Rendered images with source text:
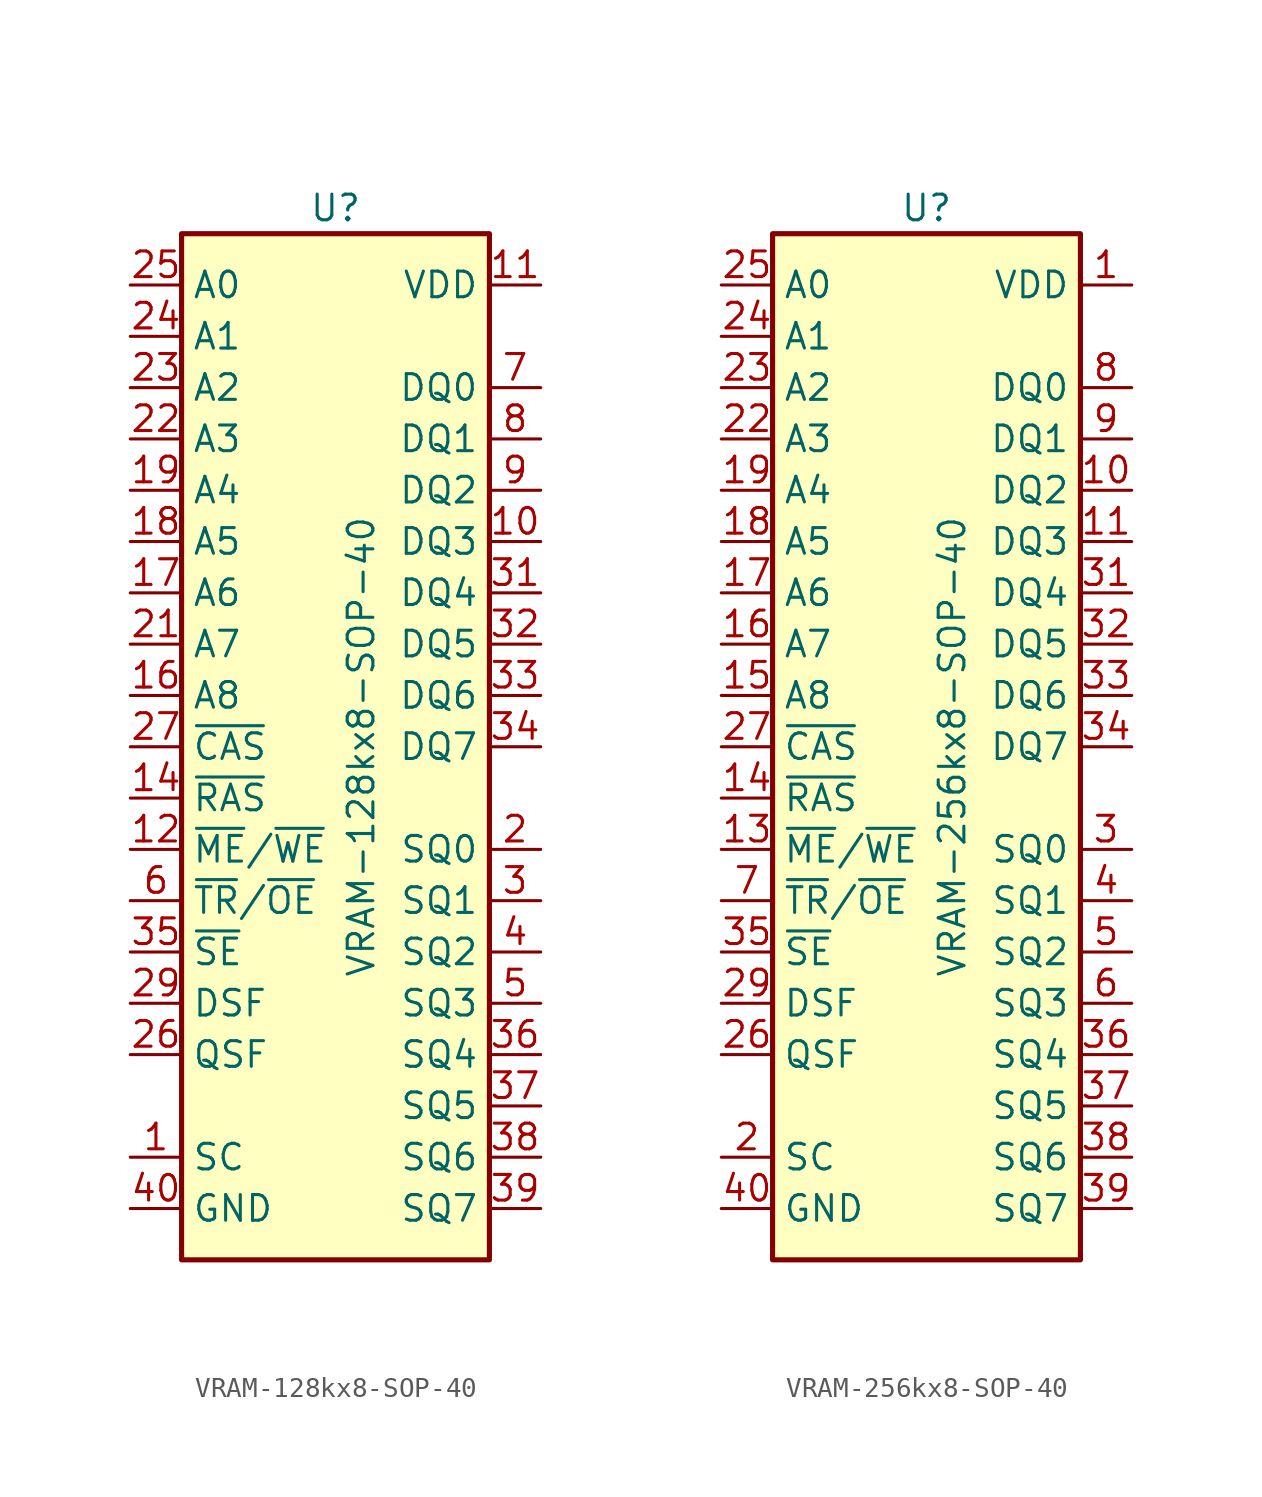
<source format=kicad_sym>
(kicad_symbol_lib
  (version 20231120)
  (generator "kicad_symbol_editor")
  (generator_version "8.0")
  (symbol "VRAM-128kx8-SOP-40"
    (property "Reference" "U"
      (at 0 26.67 0)
      (effects (font (size 1.27 1.27))))
    (property "Value" "VRAM-128kx8-SOP-40"
      (at 1.27 0 90)
      (effects (font (size 1.27 1.27))))
    (symbol "VRAM-128kx8-SOP-40_0_1"
      (rectangle (start -7.62 25.4) (end 7.62 -25.4) (stroke (width 0.254) (type default)) (fill (type background))))
    (symbol "VRAM-128kx8-SOP-40_1_1"
      (pin input line (at -10.16 -20.32 0) (length 2.54) (name "SC" (effects (font (size 1.27 1.27)))) (number "1" (effects (font (size 1.27 1.27)))))
      (pin bidirectional line (at 10.16 10.16 180) (length 2.54) (name "DQ3" (effects (font (size 1.27 1.27)))) (number "10" (effects (font (size 1.27 1.27)))))
      (pin power_in line (at 10.16 22.86 180) (length 2.54) (name "VDD" (effects (font (size 1.27 1.27)))) (number "11" (effects (font (size 1.27 1.27)))))
      (pin input line (at -10.16 -5.08 0) (length 2.54) (name "~{ME}/~{WE}" (effects (font (size 1.27 1.27)))) (number "12" (effects (font (size 1.27 1.27)))))
      (pin input line (at -10.16 -2.54 0) (length 2.54) (name "~{RAS}" (effects (font (size 1.27 1.27)))) (number "14" (effects (font (size 1.27 1.27)))))
      (pin input line (at -10.16 2.54 0) (length 2.54) (name "A8" (effects (font (size 1.27 1.27)))) (number "16" (effects (font (size 1.27 1.27)))))
      (pin input line (at -10.16 7.62 0) (length 2.54) (name "A6" (effects (font (size 1.27 1.27)))) (number "17" (effects (font (size 1.27 1.27)))))
      (pin input line (at -10.16 10.16 0) (length 2.54) (name "A5" (effects (font (size 1.27 1.27)))) (number "18" (effects (font (size 1.27 1.27)))))
      (pin input line (at -10.16 12.7 0) (length 2.54) (name "A4" (effects (font (size 1.27 1.27)))) (number "19" (effects (font (size 1.27 1.27)))))
      (pin bidirectional line (at 10.16 -5.08 180) (length 2.54) (name "SQ0" (effects (font (size 1.27 1.27)))) (number "2" (effects (font (size 1.27 1.27)))))
      (pin power_in line (at 10.16 22.86 180) (length 2.54) hide (name "VDD" (effects (font (size 1.27 1.27)))) (number "20" (effects (font (size 1.27 1.27)))))
      (pin input line (at -10.16 5.08 0) (length 2.54) (name "A7" (effects (font (size 1.27 1.27)))) (number "21" (effects (font (size 1.27 1.27)))))
      (pin input line (at -10.16 15.24 0) (length 2.54) (name "A3" (effects (font (size 1.27 1.27)))) (number "22" (effects (font (size 1.27 1.27)))))
      (pin input line (at -10.16 17.78 0) (length 2.54) (name "A2" (effects (font (size 1.27 1.27)))) (number "23" (effects (font (size 1.27 1.27)))))
      (pin input line (at -10.16 20.32 0) (length 2.54) (name "A1" (effects (font (size 1.27 1.27)))) (number "24" (effects (font (size 1.27 1.27)))))
      (pin input line (at -10.16 22.86 0) (length 2.54) (name "A0" (effects (font (size 1.27 1.27)))) (number "25" (effects (font (size 1.27 1.27)))))
      (pin output line (at -10.16 -15.24 0) (length 2.54) (name "QSF" (effects (font (size 1.27 1.27)))) (number "26" (effects (font (size 1.27 1.27)))))
      (pin input line (at -10.16 0 0) (length 2.54) (name "~{CAS}" (effects (font (size 1.27 1.27)))) (number "27" (effects (font (size 1.27 1.27)))))
      (pin input line (at -10.16 -12.7 0) (length 2.54) (name "DSF" (effects (font (size 1.27 1.27)))) (number "29" (effects (font (size 1.27 1.27)))))
      (pin bidirectional line (at 10.16 -7.62 180) (length 2.54) (name "SQ1" (effects (font (size 1.27 1.27)))) (number "3" (effects (font (size 1.27 1.27)))))
      (pin power_in line (at -10.16 -22.86 0) (length 2.54) hide (name "GND" (effects (font (size 1.27 1.27)))) (number "30" (effects (font (size 1.27 1.27)))))
      (pin bidirectional line (at 10.16 7.62 180) (length 2.54) (name "DQ4" (effects (font (size 1.27 1.27)))) (number "31" (effects (font (size 1.27 1.27)))))
      (pin bidirectional line (at 10.16 5.08 180) (length 2.54) (name "DQ5" (effects (font (size 1.27 1.27)))) (number "32" (effects (font (size 1.27 1.27)))))
      (pin bidirectional line (at 10.16 2.54 180) (length 2.54) (name "DQ6" (effects (font (size 1.27 1.27)))) (number "33" (effects (font (size 1.27 1.27)))))
      (pin bidirectional line (at 10.16 0 180) (length 2.54) (name "DQ7" (effects (font (size 1.27 1.27)))) (number "34" (effects (font (size 1.27 1.27)))))
      (pin input line (at -10.16 -10.16 0) (length 2.54) (name "~{SE}" (effects (font (size 1.27 1.27)))) (number "35" (effects (font (size 1.27 1.27)))))
      (pin bidirectional line (at 10.16 -15.24 180) (length 2.54) (name "SQ4" (effects (font (size 1.27 1.27)))) (number "36" (effects (font (size 1.27 1.27)))))
      (pin bidirectional line (at 10.16 -17.78 180) (length 2.54) (name "SQ5" (effects (font (size 1.27 1.27)))) (number "37" (effects (font (size 1.27 1.27)))))
      (pin bidirectional line (at 10.16 -20.32 180) (length 2.54) (name "SQ6" (effects (font (size 1.27 1.27)))) (number "38" (effects (font (size 1.27 1.27)))))
      (pin bidirectional line (at 10.16 -22.86 180) (length 2.54) (name "SQ7" (effects (font (size 1.27 1.27)))) (number "39" (effects (font (size 1.27 1.27)))))
      (pin bidirectional line (at 10.16 -10.16 180) (length 2.54) (name "SQ2" (effects (font (size 1.27 1.27)))) (number "4" (effects (font (size 1.27 1.27)))))
      (pin power_in line (at -10.16 -22.86 0) (length 2.54) (name "GND" (effects (font (size 1.27 1.27)))) (number "40" (effects (font (size 1.27 1.27)))))
      (pin bidirectional line (at 10.16 -12.7 180) (length 2.54) (name "SQ3" (effects (font (size 1.27 1.27)))) (number "5" (effects (font (size 1.27 1.27)))))
      (pin input line (at -10.16 -7.62 0) (length 2.54) (name "~{TR}/~{OE}" (effects (font (size 1.27 1.27)))) (number "6" (effects (font (size 1.27 1.27)))))
      (pin bidirectional line (at 10.16 17.78 180) (length 2.54) (name "DQ0" (effects (font (size 1.27 1.27)))) (number "7" (effects (font (size 1.27 1.27)))))
      (pin bidirectional line (at 10.16 15.24 180) (length 2.54) (name "DQ1" (effects (font (size 1.27 1.27)))) (number "8" (effects (font (size 1.27 1.27)))))
      (pin bidirectional line (at 10.16 12.7 180) (length 2.54) (name "DQ2" (effects (font (size 1.27 1.27)))) (number "9" (effects (font (size 1.27 1.27)))))))
  (symbol "VRAM-256kx8-SOP-40"
    (property "Reference" "U"
      (at 0 26.67 0)
      (effects (font (size 1.27 1.27))))
    (property "Value" "VRAM-256kx8-SOP-40"
      (at 1.27 0 90)
      (effects (font (size 1.27 1.27))))
    (symbol "VRAM-256kx8-SOP-40_0_1"
      (rectangle (start -7.62 25.4) (end 7.62 -25.4) (stroke (width 0.254) (type default)) (fill (type background))))
    (symbol "VRAM-256kx8-SOP-40_1_1"
      (pin power_in line (at 10.16 22.86 180) (length 2.54) (name "VDD" (effects (font (size 1.27 1.27)))) (number "1" (effects (font (size 1.27 1.27)))))
      (pin bidirectional line (at 10.16 12.7 180) (length 2.54) (name "DQ2" (effects (font (size 1.27 1.27)))) (number "10" (effects (font (size 1.27 1.27)))))
      (pin bidirectional line (at 10.16 10.16 180) (length 2.54) (name "DQ3" (effects (font (size 1.27 1.27)))) (number "11" (effects (font (size 1.27 1.27)))))
      (pin power_in line (at -10.16 -22.86 0) (length 2.54) hide (name "GND" (effects (font (size 1.27 1.27)))) (number "12" (effects (font (size 1.27 1.27)))))
      (pin input line (at -10.16 -5.08 0) (length 2.54) (name "~{ME}/~{WE}" (effects (font (size 1.27 1.27)))) (number "13" (effects (font (size 1.27 1.27)))))
      (pin input line (at -10.16 -2.54 0) (length 2.54) (name "~{RAS}" (effects (font (size 1.27 1.27)))) (number "14" (effects (font (size 1.27 1.27)))))
      (pin input line (at -10.16 2.54 0) (length 2.54) (name "A8" (effects (font (size 1.27 1.27)))) (number "15" (effects (font (size 1.27 1.27)))))
      (pin input line (at -10.16 5.08 0) (length 2.54) (name "A7" (effects (font (size 1.27 1.27)))) (number "16" (effects (font (size 1.27 1.27)))))
      (pin input line (at -10.16 7.62 0) (length 2.54) (name "A6" (effects (font (size 1.27 1.27)))) (number "17" (effects (font (size 1.27 1.27)))))
      (pin input line (at -10.16 10.16 0) (length 2.54) (name "A5" (effects (font (size 1.27 1.27)))) (number "18" (effects (font (size 1.27 1.27)))))
      (pin input line (at -10.16 12.7 0) (length 2.54) (name "A4" (effects (font (size 1.27 1.27)))) (number "19" (effects (font (size 1.27 1.27)))))
      (pin input line (at -10.16 -20.32 0) (length 2.54) (name "SC" (effects (font (size 1.27 1.27)))) (number "2" (effects (font (size 1.27 1.27)))))
      (pin power_in line (at 10.16 22.86 180) (length 2.54) hide (name "VDD" (effects (font (size 1.27 1.27)))) (number "20" (effects (font (size 1.27 1.27)))))
      (pin power_in line (at -10.16 -22.86 0) (length 2.54) hide (name "GND" (effects (font (size 1.27 1.27)))) (number "21" (effects (font (size 1.27 1.27)))))
      (pin input line (at -10.16 15.24 0) (length 2.54) (name "A3" (effects (font (size 1.27 1.27)))) (number "22" (effects (font (size 1.27 1.27)))))
      (pin input line (at -10.16 17.78 0) (length 2.54) (name "A2" (effects (font (size 1.27 1.27)))) (number "23" (effects (font (size 1.27 1.27)))))
      (pin input line (at -10.16 20.32 0) (length 2.54) (name "A1" (effects (font (size 1.27 1.27)))) (number "24" (effects (font (size 1.27 1.27)))))
      (pin input line (at -10.16 22.86 0) (length 2.54) (name "A0" (effects (font (size 1.27 1.27)))) (number "25" (effects (font (size 1.27 1.27)))))
      (pin output line (at -10.16 -15.24 0) (length 2.54) (name "QSF" (effects (font (size 1.27 1.27)))) (number "26" (effects (font (size 1.27 1.27)))))
      (pin input line (at -10.16 0 0) (length 2.54) (name "~{CAS}" (effects (font (size 1.27 1.27)))) (number "27" (effects (font (size 1.27 1.27)))))
      (pin input line (at -10.16 -12.7 0) (length 2.54) (name "DSF" (effects (font (size 1.27 1.27)))) (number "29" (effects (font (size 1.27 1.27)))))
      (pin bidirectional line (at 10.16 -5.08 180) (length 2.54) (name "SQ0" (effects (font (size 1.27 1.27)))) (number "3" (effects (font (size 1.27 1.27)))))
      (pin power_in line (at -10.16 -22.86 0) (length 2.54) hide (name "GND" (effects (font (size 1.27 1.27)))) (number "30" (effects (font (size 1.27 1.27)))))
      (pin bidirectional line (at 10.16 7.62 180) (length 2.54) (name "DQ4" (effects (font (size 1.27 1.27)))) (number "31" (effects (font (size 1.27 1.27)))))
      (pin bidirectional line (at 10.16 5.08 180) (length 2.54) (name "DQ5" (effects (font (size 1.27 1.27)))) (number "32" (effects (font (size 1.27 1.27)))))
      (pin bidirectional line (at 10.16 2.54 180) (length 2.54) (name "DQ6" (effects (font (size 1.27 1.27)))) (number "33" (effects (font (size 1.27 1.27)))))
      (pin bidirectional line (at 10.16 0 180) (length 2.54) (name "DQ7" (effects (font (size 1.27 1.27)))) (number "34" (effects (font (size 1.27 1.27)))))
      (pin input line (at -10.16 -10.16 0) (length 2.54) (name "~{SE}" (effects (font (size 1.27 1.27)))) (number "35" (effects (font (size 1.27 1.27)))))
      (pin bidirectional line (at 10.16 -15.24 180) (length 2.54) (name "SQ4" (effects (font (size 1.27 1.27)))) (number "36" (effects (font (size 1.27 1.27)))))
      (pin bidirectional line (at 10.16 -17.78 180) (length 2.54) (name "SQ5" (effects (font (size 1.27 1.27)))) (number "37" (effects (font (size 1.27 1.27)))))
      (pin bidirectional line (at 10.16 -20.32 180) (length 2.54) (name "SQ6" (effects (font (size 1.27 1.27)))) (number "38" (effects (font (size 1.27 1.27)))))
      (pin bidirectional line (at 10.16 -22.86 180) (length 2.54) (name "SQ7" (effects (font (size 1.27 1.27)))) (number "39" (effects (font (size 1.27 1.27)))))
      (pin bidirectional line (at 10.16 -7.62 180) (length 2.54) (name "SQ1" (effects (font (size 1.27 1.27)))) (number "4" (effects (font (size 1.27 1.27)))))
      (pin power_in line (at -10.16 -22.86 0) (length 2.54) (name "GND" (effects (font (size 1.27 1.27)))) (number "40" (effects (font (size 1.27 1.27)))))
      (pin bidirectional line (at 10.16 -10.16 180) (length 2.54) (name "SQ2" (effects (font (size 1.27 1.27)))) (number "5" (effects (font (size 1.27 1.27)))))
      (pin bidirectional line (at 10.16 -12.7 180) (length 2.54) (name "SQ3" (effects (font (size 1.27 1.27)))) (number "6" (effects (font (size 1.27 1.27)))))
      (pin input line (at -10.16 -7.62 0) (length 2.54) (name "~{TR}/~{OE}" (effects (font (size 1.27 1.27)))) (number "7" (effects (font (size 1.27 1.27)))))
      (pin bidirectional line (at 10.16 17.78 180) (length 2.54) (name "DQ0" (effects (font (size 1.27 1.27)))) (number "8" (effects (font (size 1.27 1.27)))))
      (pin bidirectional line (at 10.16 15.24 180) (length 2.54) (name "DQ1" (effects (font (size 1.27 1.27)))) (number "9" (effects (font (size 1.27 1.27))))))))
</source>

REQUIRED ACTION: Wherever a line in the data above holds the word "Value", copy that line.

RESPONSE AREA:
    (property "Value" "VRAM-128kx8-SOP-40"
    (property "Value" "VRAM-256kx8-SOP-40"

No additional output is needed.